Should major automakers and their investors be concerned that Tesla's market cap is rapidly approaching the levels of Ford and General Motors? Of course. That's why Shai Agassi, the founder of bankrupt electric vehicle infrastructure company Better Place, has some advice for them: Don't copy Tesla. Just learn from it.
"This was my reaction to a number of posts in the business media that were starting to compare and contrast Tesla with the rest of the industry," says Agassi. "There's this whole idea that the industry should copy Tesla or somehow figure out how to copy Tesla when they're making probably a thousand times as many cars as Tesla." The auto industry, in other words, needs a different strategy.
Agassi's four main takeaways for the industry: Electric cars are objects of desire; Electric cars are like a modern appliance that has software and physical components which need to be constantly updated; Electric cars are on wheels, so automakers need to design vehicles with exponentially improving battery packs in mind; and electric cars drive and sell differently—because car dealers won't invest in marketing a new product category, direct sales may be the way to go.

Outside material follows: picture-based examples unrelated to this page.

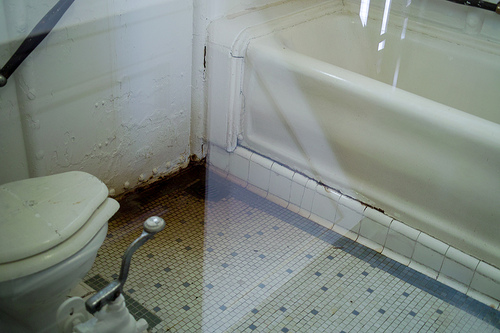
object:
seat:
[0, 169, 121, 301]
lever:
[84, 215, 167, 315]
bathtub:
[202, 0, 499, 271]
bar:
[0, 0, 76, 88]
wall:
[110, 6, 182, 67]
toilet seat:
[0, 170, 121, 331]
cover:
[0, 169, 108, 264]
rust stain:
[126, 158, 205, 198]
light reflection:
[84, 281, 125, 313]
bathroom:
[0, 0, 500, 331]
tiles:
[362, 218, 499, 331]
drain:
[195, 181, 221, 200]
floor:
[203, 271, 385, 327]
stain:
[167, 203, 267, 245]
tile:
[239, 249, 500, 333]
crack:
[234, 139, 392, 214]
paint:
[68, 26, 164, 144]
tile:
[205, 146, 317, 213]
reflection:
[200, 0, 419, 333]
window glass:
[339, 0, 416, 101]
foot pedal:
[55, 215, 166, 333]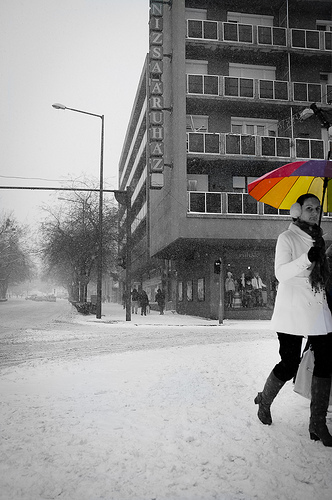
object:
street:
[0, 286, 331, 498]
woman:
[254, 192, 332, 448]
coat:
[268, 220, 332, 339]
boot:
[253, 371, 286, 426]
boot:
[308, 373, 332, 448]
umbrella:
[246, 156, 332, 268]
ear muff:
[289, 201, 302, 220]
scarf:
[293, 216, 332, 294]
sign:
[145, 1, 165, 191]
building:
[115, 1, 330, 327]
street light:
[49, 102, 104, 320]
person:
[154, 287, 166, 316]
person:
[138, 288, 148, 315]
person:
[130, 287, 139, 314]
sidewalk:
[76, 295, 217, 328]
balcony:
[186, 53, 289, 106]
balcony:
[186, 1, 287, 52]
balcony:
[185, 101, 291, 161]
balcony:
[186, 158, 292, 218]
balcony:
[291, 8, 331, 50]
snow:
[2, 284, 332, 500]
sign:
[213, 256, 221, 275]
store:
[175, 243, 282, 321]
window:
[221, 260, 279, 314]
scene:
[0, 3, 331, 500]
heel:
[254, 393, 263, 406]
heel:
[309, 431, 320, 442]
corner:
[154, 237, 211, 316]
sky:
[0, 3, 150, 273]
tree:
[59, 185, 125, 305]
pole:
[218, 251, 225, 325]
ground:
[2, 296, 331, 499]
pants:
[273, 331, 332, 383]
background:
[0, 0, 332, 326]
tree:
[38, 206, 81, 304]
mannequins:
[225, 265, 270, 312]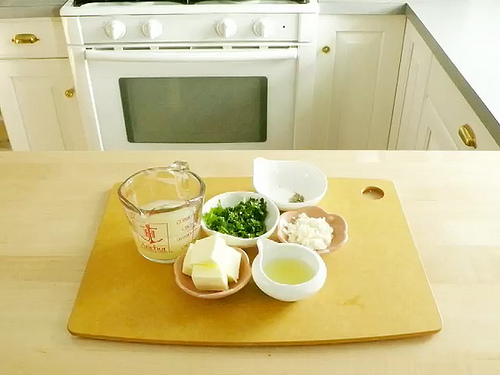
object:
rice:
[284, 214, 333, 246]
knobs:
[215, 19, 238, 38]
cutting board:
[65, 177, 442, 344]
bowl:
[250, 154, 327, 209]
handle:
[81, 45, 300, 62]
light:
[282, 25, 285, 28]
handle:
[13, 36, 41, 45]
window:
[116, 75, 273, 145]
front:
[63, 10, 330, 156]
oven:
[67, 36, 322, 148]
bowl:
[174, 242, 253, 297]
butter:
[182, 235, 241, 281]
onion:
[288, 192, 304, 202]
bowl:
[271, 207, 347, 251]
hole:
[360, 185, 385, 201]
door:
[316, 12, 391, 151]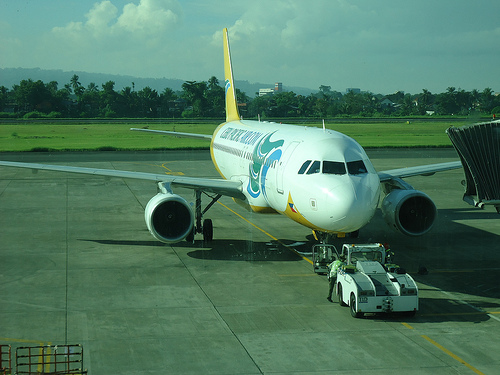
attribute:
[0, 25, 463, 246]
airplane — white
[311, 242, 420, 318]
vehicle — truck, white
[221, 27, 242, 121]
tail — yellow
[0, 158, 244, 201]
wing — gray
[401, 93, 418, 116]
tree — green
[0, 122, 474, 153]
area — grassy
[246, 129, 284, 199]
logo — blue, green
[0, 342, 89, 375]
luggage cart — parked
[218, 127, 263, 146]
lettering — dark blue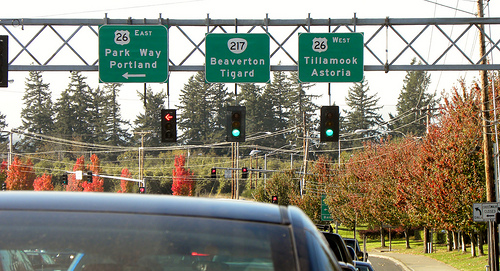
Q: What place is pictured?
A: It is a street.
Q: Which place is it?
A: It is a street.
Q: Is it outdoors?
A: Yes, it is outdoors.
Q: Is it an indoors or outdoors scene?
A: It is outdoors.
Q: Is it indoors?
A: No, it is outdoors.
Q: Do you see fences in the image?
A: No, there are no fences.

When I ask Agassi if he thinks it's realistic for big, clunky automakers to switch to an entirely new distribution model, he points to the used car industry. "eBay is selling more than a million cars a year at a price point that's roughly around $10,000," he says. "If you were able to offer a $10,000 car—one third to one half the price of a new car today—you create a whole new proposition for a whole new market segment."

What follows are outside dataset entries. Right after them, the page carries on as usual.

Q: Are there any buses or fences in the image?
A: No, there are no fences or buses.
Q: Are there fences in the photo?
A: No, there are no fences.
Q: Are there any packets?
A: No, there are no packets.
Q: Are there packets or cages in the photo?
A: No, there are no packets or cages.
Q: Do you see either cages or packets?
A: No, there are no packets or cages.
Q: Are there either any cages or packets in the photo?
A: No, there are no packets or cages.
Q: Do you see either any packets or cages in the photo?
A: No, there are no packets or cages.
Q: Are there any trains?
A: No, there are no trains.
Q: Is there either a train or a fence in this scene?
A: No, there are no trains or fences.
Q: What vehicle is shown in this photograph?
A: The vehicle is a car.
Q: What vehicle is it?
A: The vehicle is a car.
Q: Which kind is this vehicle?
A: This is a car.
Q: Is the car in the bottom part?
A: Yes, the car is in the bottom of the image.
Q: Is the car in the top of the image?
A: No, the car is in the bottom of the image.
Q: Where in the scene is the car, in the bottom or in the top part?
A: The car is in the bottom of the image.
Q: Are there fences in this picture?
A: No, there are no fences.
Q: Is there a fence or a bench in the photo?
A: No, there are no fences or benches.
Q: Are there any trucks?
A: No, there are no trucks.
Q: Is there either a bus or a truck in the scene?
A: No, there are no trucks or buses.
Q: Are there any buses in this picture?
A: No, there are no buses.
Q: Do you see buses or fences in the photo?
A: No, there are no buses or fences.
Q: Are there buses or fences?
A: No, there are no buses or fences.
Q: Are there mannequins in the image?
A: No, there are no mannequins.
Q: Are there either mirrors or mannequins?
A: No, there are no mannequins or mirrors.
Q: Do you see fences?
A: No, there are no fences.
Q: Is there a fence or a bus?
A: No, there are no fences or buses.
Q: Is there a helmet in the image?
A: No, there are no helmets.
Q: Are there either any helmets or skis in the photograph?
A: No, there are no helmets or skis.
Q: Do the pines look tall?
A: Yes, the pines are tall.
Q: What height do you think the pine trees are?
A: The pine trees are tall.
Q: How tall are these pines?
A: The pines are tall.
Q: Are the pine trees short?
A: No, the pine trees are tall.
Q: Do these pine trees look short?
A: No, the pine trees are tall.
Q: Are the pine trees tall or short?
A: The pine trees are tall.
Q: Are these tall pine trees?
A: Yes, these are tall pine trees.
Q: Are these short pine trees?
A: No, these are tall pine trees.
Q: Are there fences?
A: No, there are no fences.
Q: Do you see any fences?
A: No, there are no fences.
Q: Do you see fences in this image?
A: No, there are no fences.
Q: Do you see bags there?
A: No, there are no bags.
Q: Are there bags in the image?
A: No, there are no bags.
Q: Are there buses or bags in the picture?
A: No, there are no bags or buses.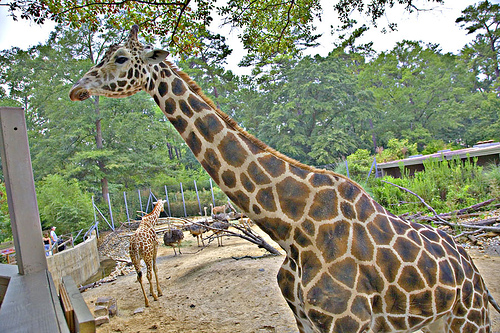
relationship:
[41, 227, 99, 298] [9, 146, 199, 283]
brick wall in background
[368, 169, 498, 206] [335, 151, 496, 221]
branchges in background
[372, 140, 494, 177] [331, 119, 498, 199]
structure in background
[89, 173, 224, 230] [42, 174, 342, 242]
metal poles in background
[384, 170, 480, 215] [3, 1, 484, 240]
weeds in background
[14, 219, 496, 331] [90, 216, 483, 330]
dirt covering ground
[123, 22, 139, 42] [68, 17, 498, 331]
horns on giraffe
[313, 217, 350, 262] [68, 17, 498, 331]
spot on giraffe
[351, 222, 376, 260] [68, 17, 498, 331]
spot on giraffe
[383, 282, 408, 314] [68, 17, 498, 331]
spot on giraffe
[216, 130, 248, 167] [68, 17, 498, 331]
spot on giraffe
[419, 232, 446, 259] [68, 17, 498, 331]
spot on giraffe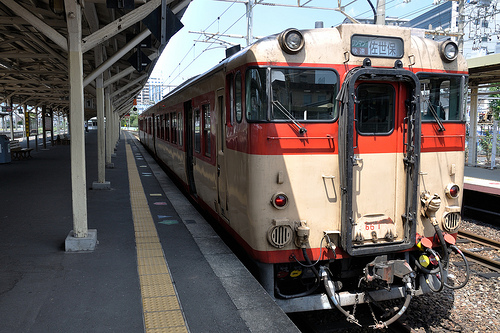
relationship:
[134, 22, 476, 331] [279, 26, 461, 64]
train has lights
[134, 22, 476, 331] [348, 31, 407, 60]
train has letters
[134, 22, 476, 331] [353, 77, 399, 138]
train has window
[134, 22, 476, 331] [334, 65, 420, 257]
train has door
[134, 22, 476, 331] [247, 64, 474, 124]
train has windshield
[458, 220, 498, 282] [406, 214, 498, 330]
tracks have rocks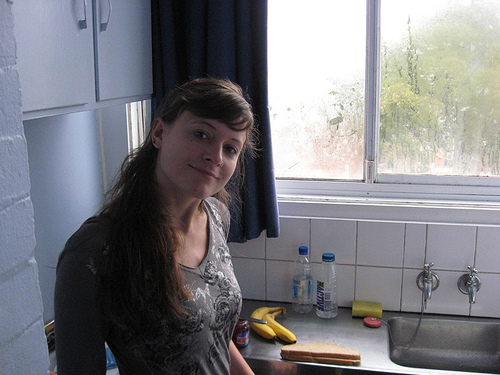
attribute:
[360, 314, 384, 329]
sink stopper — red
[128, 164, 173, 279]
hair — long, brown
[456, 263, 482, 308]
faucet — silver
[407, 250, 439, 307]
faucet — silver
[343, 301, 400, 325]
sponge — yellow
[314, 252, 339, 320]
bottle — empty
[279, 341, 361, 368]
bread — unused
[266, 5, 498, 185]
window — closed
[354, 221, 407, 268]
tile — white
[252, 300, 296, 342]
bananas — yellow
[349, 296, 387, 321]
sponge — yellow, green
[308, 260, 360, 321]
bottle — empty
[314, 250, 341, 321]
bottle — empty, plastic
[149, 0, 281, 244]
curtain — blue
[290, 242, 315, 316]
bottle — empty, plastic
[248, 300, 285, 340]
banana — yellow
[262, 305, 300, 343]
banana — yellow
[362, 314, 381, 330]
plug — red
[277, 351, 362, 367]
bread — unused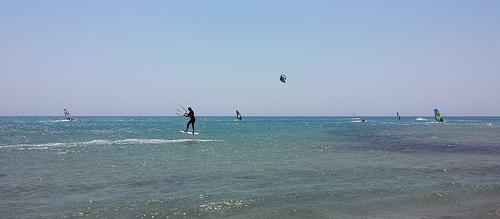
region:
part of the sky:
[163, 9, 216, 34]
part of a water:
[256, 120, 288, 143]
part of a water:
[263, 129, 317, 181]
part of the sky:
[207, 47, 284, 107]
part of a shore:
[246, 145, 314, 194]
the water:
[262, 151, 279, 186]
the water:
[347, 190, 357, 208]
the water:
[328, 170, 352, 198]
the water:
[281, 142, 331, 212]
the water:
[267, 152, 311, 204]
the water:
[310, 172, 371, 212]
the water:
[290, 128, 372, 215]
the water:
[320, 134, 367, 204]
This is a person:
[172, 100, 199, 133]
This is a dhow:
[52, 101, 77, 126]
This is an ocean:
[0, 111, 498, 217]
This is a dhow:
[429, 106, 448, 124]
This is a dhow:
[393, 102, 401, 123]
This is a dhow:
[343, 94, 372, 138]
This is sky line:
[2, 1, 499, 113]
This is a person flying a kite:
[165, 71, 310, 135]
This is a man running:
[166, 93, 210, 140]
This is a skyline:
[4, 81, 499, 158]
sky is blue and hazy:
[35, 15, 131, 75]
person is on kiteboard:
[155, 93, 223, 145]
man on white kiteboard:
[172, 105, 211, 143]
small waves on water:
[112, 115, 211, 152]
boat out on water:
[232, 101, 253, 131]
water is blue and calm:
[260, 114, 363, 192]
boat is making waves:
[52, 105, 75, 123]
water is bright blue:
[262, 115, 382, 197]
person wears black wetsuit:
[175, 105, 209, 136]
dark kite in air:
[273, 58, 293, 89]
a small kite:
[278, 72, 284, 83]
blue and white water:
[0, 115, 495, 215]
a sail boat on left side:
[60, 105, 75, 125]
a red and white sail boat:
[232, 106, 238, 121]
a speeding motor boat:
[357, 115, 364, 122]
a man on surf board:
[180, 105, 197, 135]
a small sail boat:
[392, 107, 399, 117]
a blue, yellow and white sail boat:
[430, 105, 441, 125]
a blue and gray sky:
[0, 0, 498, 115]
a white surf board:
[176, 125, 201, 135]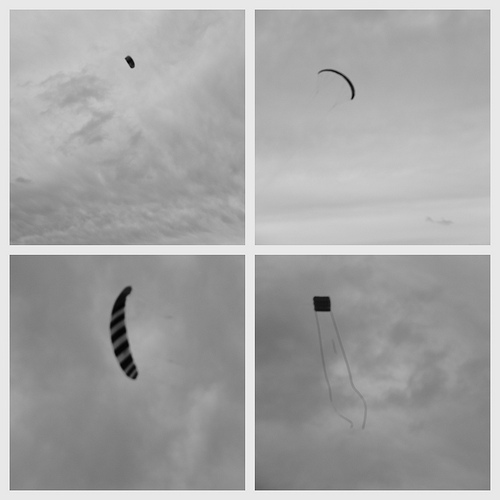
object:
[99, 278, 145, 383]
parasail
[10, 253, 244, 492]
sky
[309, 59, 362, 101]
parasail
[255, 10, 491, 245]
air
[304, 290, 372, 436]
kite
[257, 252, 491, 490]
air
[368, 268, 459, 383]
sky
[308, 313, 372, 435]
tail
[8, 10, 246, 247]
sky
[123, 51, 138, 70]
kite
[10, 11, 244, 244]
clouds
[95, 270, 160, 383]
kite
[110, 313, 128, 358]
stripes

That requires bringing electric vehicles down to that new low price point—a daunting proposition considering the high cost of batteries. But Agassi has an interesting solution: Don't factor battery prices into EV costs; it's not like gas prices are included in vehicle sticker prices. Instead, he says, automakers should follow the cell phone subscription model and ask people to pay a certain amount per month ($300, say) for battery use.

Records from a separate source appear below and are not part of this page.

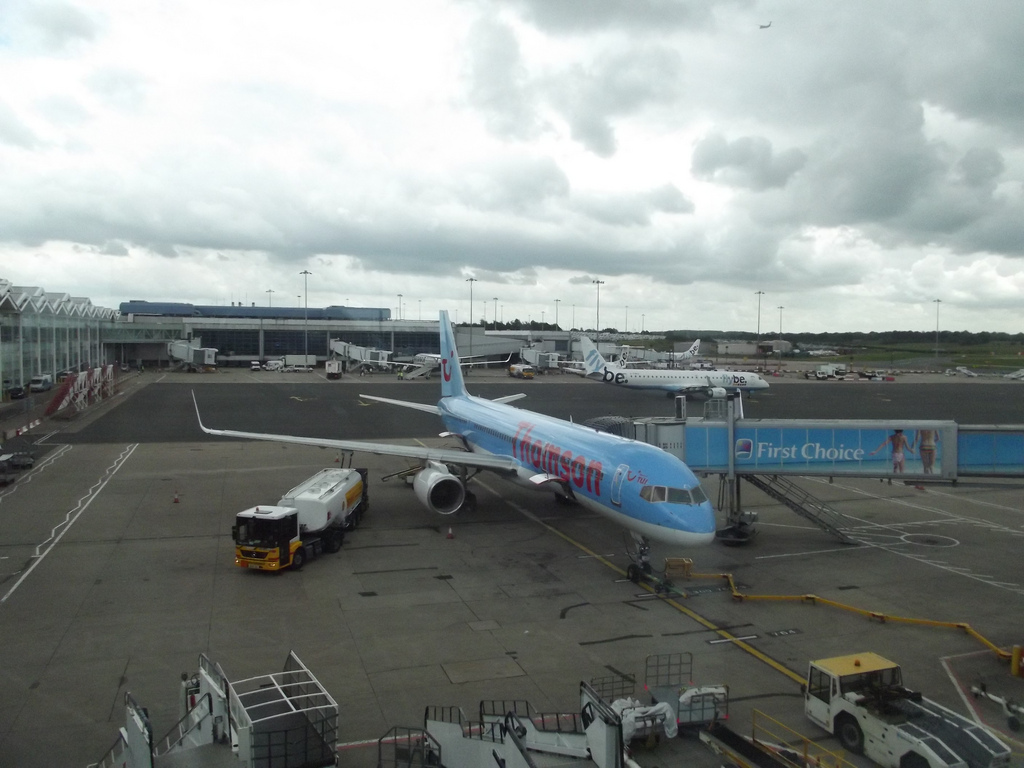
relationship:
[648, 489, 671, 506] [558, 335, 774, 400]
window on a plane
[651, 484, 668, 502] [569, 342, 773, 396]
window on a plane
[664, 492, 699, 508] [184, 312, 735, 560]
window on plane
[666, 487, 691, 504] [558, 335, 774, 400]
window on plane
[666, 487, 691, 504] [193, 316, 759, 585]
window on plane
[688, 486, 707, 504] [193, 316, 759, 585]
window on plane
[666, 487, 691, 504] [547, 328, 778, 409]
window on plane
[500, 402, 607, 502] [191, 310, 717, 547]
lettering on airplane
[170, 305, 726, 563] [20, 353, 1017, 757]
airplane on ground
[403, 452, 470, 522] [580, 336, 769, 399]
engine on airport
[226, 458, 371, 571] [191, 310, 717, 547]
truck near airplane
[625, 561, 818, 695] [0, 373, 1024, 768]
line on ground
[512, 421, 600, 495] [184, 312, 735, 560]
lettering on plane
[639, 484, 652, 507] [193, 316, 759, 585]
window on plane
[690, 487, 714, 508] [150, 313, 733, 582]
window on plane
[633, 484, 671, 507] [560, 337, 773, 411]
window on plane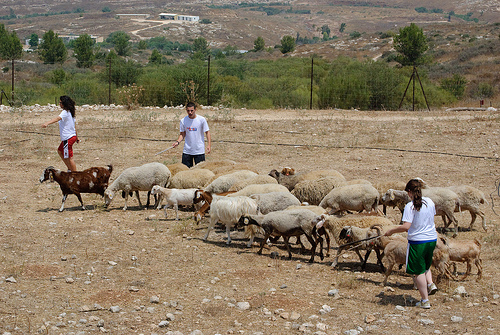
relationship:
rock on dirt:
[236, 299, 251, 310] [0, 108, 499, 335]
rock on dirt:
[279, 310, 287, 318] [0, 108, 499, 335]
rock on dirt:
[290, 310, 300, 319] [0, 108, 499, 335]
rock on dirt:
[314, 321, 328, 331] [0, 108, 499, 335]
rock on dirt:
[318, 303, 332, 312] [0, 108, 499, 335]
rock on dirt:
[320, 303, 331, 312] [0, 108, 499, 335]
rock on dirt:
[325, 288, 339, 298] [0, 108, 499, 335]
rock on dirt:
[421, 316, 434, 326] [0, 108, 499, 335]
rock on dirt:
[4, 275, 16, 285] [0, 108, 499, 335]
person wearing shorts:
[41, 95, 80, 173] [56, 133, 76, 156]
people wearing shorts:
[382, 179, 439, 309] [405, 236, 438, 275]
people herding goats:
[382, 179, 439, 309] [134, 127, 487, 229]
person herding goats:
[172, 103, 212, 167] [134, 127, 487, 229]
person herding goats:
[43, 94, 79, 168] [134, 127, 487, 229]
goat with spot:
[36, 159, 113, 211] [68, 177, 73, 183]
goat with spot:
[36, 159, 113, 211] [75, 179, 79, 184]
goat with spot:
[36, 159, 113, 211] [88, 180, 94, 187]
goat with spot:
[36, 159, 113, 211] [91, 170, 97, 178]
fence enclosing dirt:
[2, 53, 499, 110] [0, 108, 499, 335]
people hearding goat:
[36, 90, 488, 310] [33, 158, 113, 203]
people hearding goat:
[36, 90, 488, 310] [166, 168, 215, 189]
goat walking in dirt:
[33, 162, 115, 215] [25, 196, 285, 333]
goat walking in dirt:
[151, 185, 206, 222] [1, 108, 497, 333]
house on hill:
[156, 9, 202, 27] [86, 3, 297, 56]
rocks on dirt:
[0, 256, 490, 333] [0, 108, 499, 335]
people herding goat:
[382, 179, 439, 309] [151, 185, 206, 222]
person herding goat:
[41, 95, 80, 173] [151, 185, 206, 222]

Even though Agassi's now-defunct Better Place also relied on a subscription model for battery use, he still believes the model is valid. Better Place, he says, deployed its "battery switch" stations before testing consumer demand, whereas Tesla is deploying charging and battery switch stations only after gauging demand (Tesla also manufactures its own vehicles, while Better Place did not). He writes:
Produce a base version of an electric cross over. Make it beautiful and benefit from great electric performance. Then take a page from Ford’s Model-T game plan: price that new car at a disruptive price of $9,999, "batteries not included" (after operator subsidies and government incentives). At high volume, even at that price, this car will be making great profit for the carmaker.
Support the car with an operator that deploys infrastructure making this EV more convenient to use than a gasoline car. The operator will own the batteries, and offer electric miles at weekly cost which is at parity what the average driver pays for gasoline today. Only this service contract will come with unlimited miles. Then offer various luxury versions of the car, with many "options" offered at higher price points. Consumers who are offered an insanely great car for $9,999 will buy a ton of add-ons, generating even better margin for the carmaker.
The company that follows this advice, he says, "will capture not just a portion of the EV market, it will capture a portion of the car market. That's how industries are formed."
It's hard to say whether legacy automakers are nimble enough to make such a dramatic shift. The next major EV manufacturer—if there is one—may be a company that doesn't yet exist.
"If you had to guess in the year 2000 who would bring a music device that would capture most of the market, you'd say Sony—they own music labels, they own everything in the industry. If I told you it was Apple, you'd be laughing because they didn't make a music device at the time," he says.